WORK TO COMPLETE:
Only one stretch of the data below is wanted: the lines from the one with "những đơn vị" through the one with "Xem toàn màn hình", repeated exactly.

Data extracted from a collection:
* * *

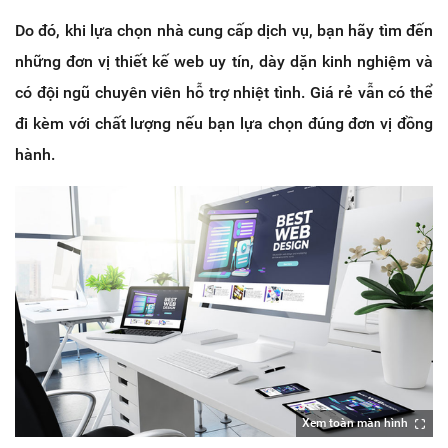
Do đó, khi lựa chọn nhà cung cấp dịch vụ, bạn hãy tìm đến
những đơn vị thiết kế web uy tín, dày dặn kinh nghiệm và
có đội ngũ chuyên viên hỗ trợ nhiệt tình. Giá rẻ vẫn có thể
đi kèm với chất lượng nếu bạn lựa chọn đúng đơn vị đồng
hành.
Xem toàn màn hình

* * *

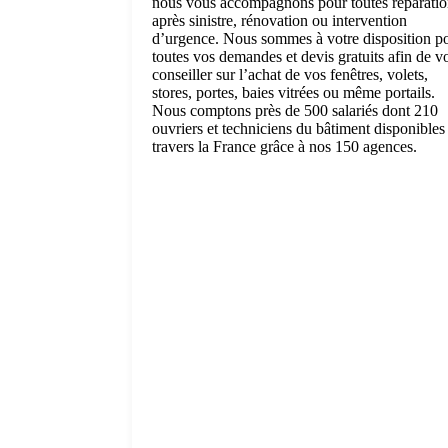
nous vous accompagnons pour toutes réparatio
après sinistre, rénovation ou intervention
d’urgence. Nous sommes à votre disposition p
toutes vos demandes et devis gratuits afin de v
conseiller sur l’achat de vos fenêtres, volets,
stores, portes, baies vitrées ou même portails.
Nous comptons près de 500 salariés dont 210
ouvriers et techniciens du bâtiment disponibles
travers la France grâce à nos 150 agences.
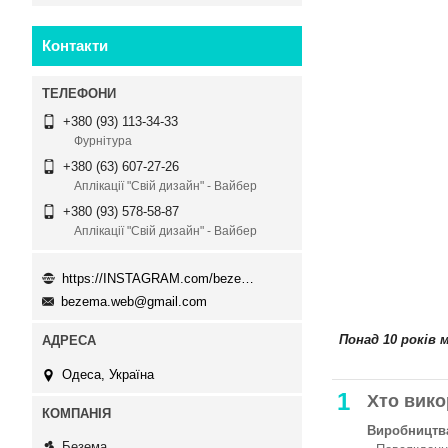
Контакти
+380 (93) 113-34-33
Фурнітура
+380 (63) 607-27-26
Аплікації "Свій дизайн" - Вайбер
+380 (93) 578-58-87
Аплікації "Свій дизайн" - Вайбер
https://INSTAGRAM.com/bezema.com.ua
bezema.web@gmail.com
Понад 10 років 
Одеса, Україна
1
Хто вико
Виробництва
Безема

* * *

ANSWER FOR THIS EXERCISE:
những đơn vị thiết kế web uy tín, dày dặn kinh nghiệm và
có đội ngũ chuyên viên hỗ trợ nhiệt tình. Giá rẻ vẫn có thể
đi kèm với chất lượng nếu bạn lựa chọn đúng đơn vị đồng
hành.
Xem toàn màn hình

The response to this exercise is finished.